## Provided records
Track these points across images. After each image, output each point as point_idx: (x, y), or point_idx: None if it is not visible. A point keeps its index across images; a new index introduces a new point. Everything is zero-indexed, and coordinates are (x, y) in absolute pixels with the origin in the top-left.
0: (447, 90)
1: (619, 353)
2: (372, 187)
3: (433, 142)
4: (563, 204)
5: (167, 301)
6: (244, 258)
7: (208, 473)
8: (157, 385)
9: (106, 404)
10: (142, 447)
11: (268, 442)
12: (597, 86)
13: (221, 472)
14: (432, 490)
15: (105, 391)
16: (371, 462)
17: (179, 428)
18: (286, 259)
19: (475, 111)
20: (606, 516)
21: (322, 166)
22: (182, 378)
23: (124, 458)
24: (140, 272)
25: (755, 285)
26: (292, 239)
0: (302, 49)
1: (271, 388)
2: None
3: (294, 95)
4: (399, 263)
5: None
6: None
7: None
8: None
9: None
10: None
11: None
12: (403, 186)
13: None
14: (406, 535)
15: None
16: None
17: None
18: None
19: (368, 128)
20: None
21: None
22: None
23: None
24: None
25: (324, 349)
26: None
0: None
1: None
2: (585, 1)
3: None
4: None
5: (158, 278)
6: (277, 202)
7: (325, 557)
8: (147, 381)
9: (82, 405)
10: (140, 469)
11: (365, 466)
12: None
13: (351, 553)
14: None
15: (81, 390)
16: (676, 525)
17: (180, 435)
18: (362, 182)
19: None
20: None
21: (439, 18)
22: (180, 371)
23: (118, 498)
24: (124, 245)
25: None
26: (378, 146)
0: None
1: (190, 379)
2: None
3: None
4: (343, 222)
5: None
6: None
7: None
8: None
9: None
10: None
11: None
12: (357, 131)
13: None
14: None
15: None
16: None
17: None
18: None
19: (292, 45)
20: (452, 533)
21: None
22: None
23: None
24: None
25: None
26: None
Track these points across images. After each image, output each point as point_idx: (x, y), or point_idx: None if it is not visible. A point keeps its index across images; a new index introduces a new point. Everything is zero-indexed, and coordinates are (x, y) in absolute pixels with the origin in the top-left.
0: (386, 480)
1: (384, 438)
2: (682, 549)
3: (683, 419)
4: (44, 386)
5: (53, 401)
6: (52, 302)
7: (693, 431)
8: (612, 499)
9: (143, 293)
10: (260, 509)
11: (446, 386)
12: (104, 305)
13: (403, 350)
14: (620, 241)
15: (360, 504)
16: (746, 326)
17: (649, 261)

## Task description
Render every line of the data above as a Markdown table with two columns, Row and Data line. Number the rows in order and skip any blank lines.

## Solution to this problem
| Row | Data line |
|---|---|
| 1 | Track these points across images. After each image, output each point as point_idx: (x, y), or point_idx: None if it is not visible. A point keeps its index across images; a new index introduces a new point. Everything is zero-indexed, and coordinates are (x, y) in absolute pixels with the origin in the top-left. |
| 2 | 0: (447, 90) |
| 3 | 1: (619, 353) |
| 4 | 2: (372, 187) |
| 5 | 3: (433, 142) |
| 6 | 4: (563, 204) |
| 7 | 5: (167, 301) |
| 8 | 6: (244, 258) |
| 9 | 7: (208, 473) |
| 10 | 8: (157, 385) |
| 11 | 9: (106, 404) |
| 12 | 10: (142, 447) |
| 13 | 11: (268, 442) |
| 14 | 12: (597, 86) |
| 15 | 13: (221, 472) |
| 16 | 14: (432, 490) |
| 17 | 15: (105, 391) |
| 18 | 16: (371, 462) |
| 19 | 17: (179, 428) |
| 20 | 18: (286, 259) |
| 21 | 19: (475, 111) |
| 22 | 20: (606, 516) |
| 23 | 21: (322, 166) |
| 24 | 22: (182, 378) |
| 25 | 23: (124, 458) |
| 26 | 24: (140, 272) |
| 27 | 25: (755, 285) |
| 28 | 26: (292, 239) |
| 29 | 0: (302, 49) |
| 30 | 1: (271, 388) |
| 31 | 2: None |
| 32 | 3: (294, 95) |
| 33 | 4: (399, 263) |
| 34 | 5: None |
| 35 | 6: None |
| 36 | 7: None |
| 37 | 8: None |
| 38 | 9: None |
| 39 | 10: None |
| 40 | 11: None |
| 41 | 12: (403, 186) |
| 42 | 13: None |
| 43 | 14: (406, 535) |
| 44 | 15: None |
| 45 | 16: None |
| 46 | 17: None |
| 47 | 18: None |
| 48 | 19: (368, 128) |
| 49 | 20: None |
| 50 | 21: None |
| 51 | 22: None |
| 52 | 23: None |
| 53 | 24: None |
| 54 | 25: (324, 349) |
| 55 | 26: None |
| 56 | 0: None |
| 57 | 1: None |
| 58 | 2: (585, 1) |
| 59 | 3: None |
| 60 | 4: None |
| 61 | 5: (158, 278) |
| 62 | 6: (277, 202) |
| 63 | 7: (325, 557) |
| 64 | 8: (147, 381) |
| 65 | 9: (82, 405) |
| 66 | 10: (140, 469) |
| 67 | 11: (365, 466) |
| 68 | 12: None |
| 69 | 13: (351, 553) |
| 70 | 14: None |
| 71 | 15: (81, 390) |
| 72 | 16: (676, 525) |
| 73 | 17: (180, 435) |
| 74 | 18: (362, 182) |
| 75 | 19: None |
| 76 | 20: None |
| 77 | 21: (439, 18) |
| 78 | 22: (180, 371) |
| 79 | 23: (118, 498) |
| 80 | 24: (124, 245) |
| 81 | 25: None |
| 82 | 26: (378, 146) |
| 83 | 0: None |
| 84 | 1: (190, 379) |
| 85 | 2: None |
| 86 | 3: None |
| 87 | 4: (343, 222) |
| 88 | 5: None |
| 89 | 6: None |
| 90 | 7: None |
| 91 | 8: None |
| 92 | 9: None |
| 93 | 10: None |
| 94 | 11: None |
| 95 | 12: (357, 131) |
| 96 | 13: None |
| 97 | 14: None |
| 98 | 15: None |
| 99 | 16: None |
| 100 | 17: None |
| 101 | 18: None |
| 102 | 19: (292, 45) |
| 103 | 20: (452, 533) |
| 104 | 21: None |
| 105 | 22: None |
| 106 | 23: None |
| 107 | 24: None |
| 108 | 25: None |
| 109 | 26: None |
| 110 | Track these points across images. After each image, output each point as point_idx: (x, y), or point_idx: None if it is not visible. A point keeps its index across images; a new index introduces a new point. Everything is zero-indexed, and coordinates are (x, y) in absolute pixels with the origin in the top-left. |
| 111 | 0: (386, 480) |
| 112 | 1: (384, 438) |
| 113 | 2: (682, 549) |
| 114 | 3: (683, 419) |
| 115 | 4: (44, 386) |
| 116 | 5: (53, 401) |
| 117 | 6: (52, 302) |
| 118 | 7: (693, 431) |
| 119 | 8: (612, 499) |
| 120 | 9: (143, 293) |
| 121 | 10: (260, 509) |
| 122 | 11: (446, 386) |
| 123 | 12: (104, 305) |
| 124 | 13: (403, 350) |
| 125 | 14: (620, 241) |
| 126 | 15: (360, 504) |
| 127 | 16: (746, 326) |
| 128 | 17: (649, 261) |